The first-flight covers' collection includes lot 341, a rare 1914 airmail card with an imprinted German Empire stamp sent to Belfast estimated between £120 and £150. Lot 348 is a 1923 Bray, Co Wicklow to Warsaw, Poland, card sent via London and Berlin, estimated at £80 to £100. Lot 349 is described as an attractive and interesting 1924-25 range of airmail covers to Alexandria and Baghdad, estimated at £80 to £100. Lot 353 is an extremely rare Irish Free State acceptance on a 1924 flight, a registered cover Portlaoise to Sutton Coldfield, franked 10d via Belfast-Liverpool, estimated at £150 to £200. The auction also includes a selection of Irish acceptances on the Graff Zeppelin airship during its inaugural flight to South America in 1932.

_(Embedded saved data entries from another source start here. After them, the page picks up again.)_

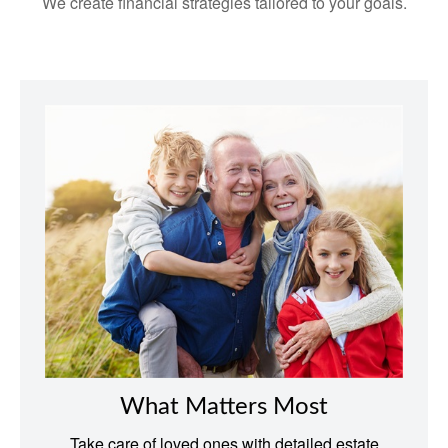
We create financial strategies tailored to your goals.
What Matters Most
Take care of loved ones with detailed estate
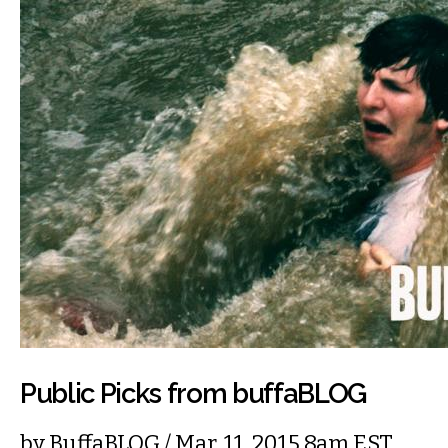
Public Picks from buffaBLOG
by
BuffaBLOG
/ Mar. 11, 2015 8am EST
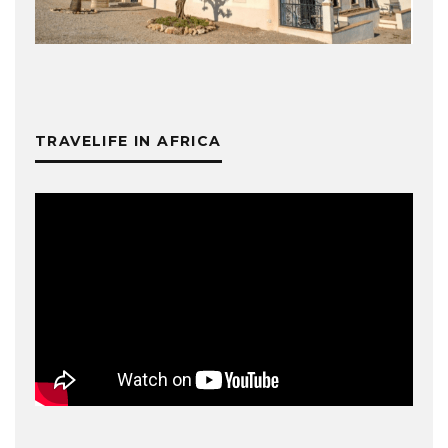
TRAVELIFE IN AFRICA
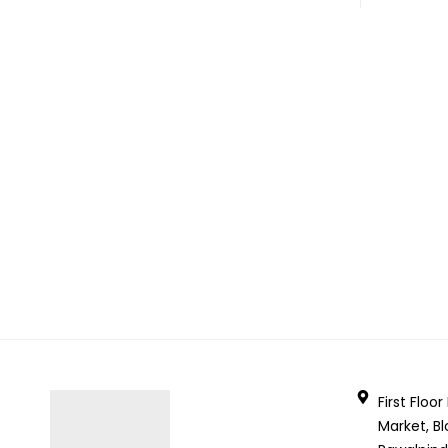
First Floo
Market, Bl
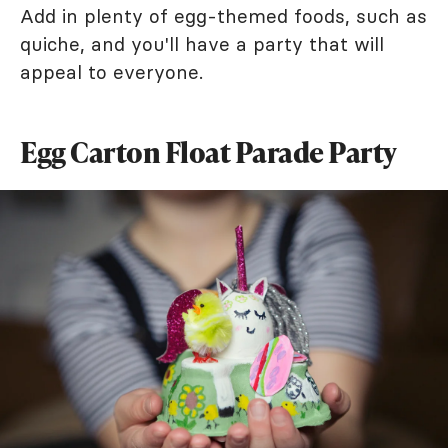
Add in plenty of egg-themed foods, such as
quiche, and you'll have a party that will
appeal to everyone.
Egg Carton Float Parade Party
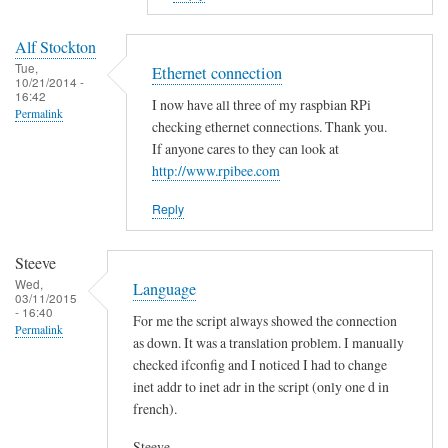
to
E
Alf Stockton
r
Tue,
Ethernet connection
10/21/2014 -
r
16:42
I now have all three of my raspbian RPi
o
Permalink
checking ethernet connections. Thank you.
r
If anyone cares to they can look at
i
http://www.rpibee.com
n
t
Reply
h
e
Steeve
s
Wed,
Language
03/11/2015
c
- 16:40
For me the script always showed the connection
r
Permalink
as down. It was a translation problem. I manually
i
checked ifconfig and I noticed I had to change
p
inet addr to inet adr in the script (only one d in
t
french).
?
by
Steeve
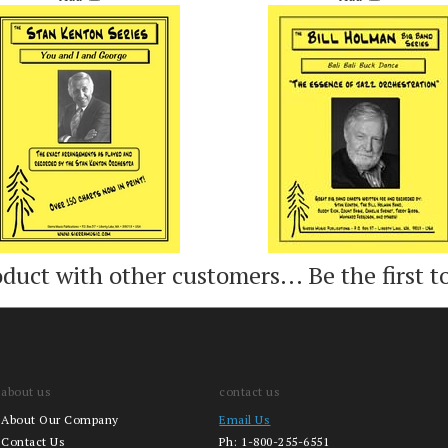
Add
Add
oduct with other customers...
Be the first t
about us
contact us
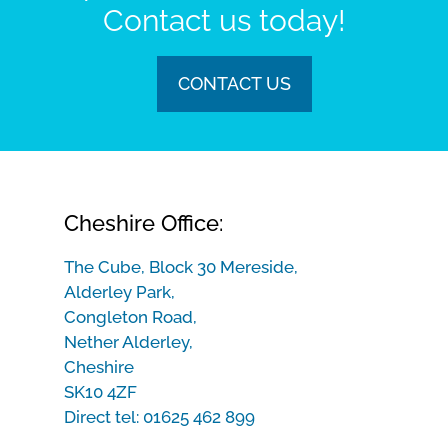
Contact us today!
CONTACT US
Cheshire Office:
The Cube, Block 30 Mereside,
Alderley Park,
Congleton Road,
Nether Alderley,
Cheshire
SK10 4ZF
Direct tel:
01625 462 899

Lot 420, another fascinating one, marks the first direct flight from New York to the Republic in 1934. "Pond and Sabelli went across the Atlantic but ditched when they got to Ireland. . . They were attempting to go from New York to Rome but they crash-landed at Lahinch." Signed by Pond and Sabelli, it is estimated at £300 to £400. Some collectors go for so-called disaster mail. Lot 440 will interest them. In 1954 an aircraft was about to take off from Shannon but crashed seconds after take-off in the mudflats of the Shannon estuary. Some 20 bags of mail were rescued. One such piece stamped and salvaged from the crash is estimated at £100 to £120.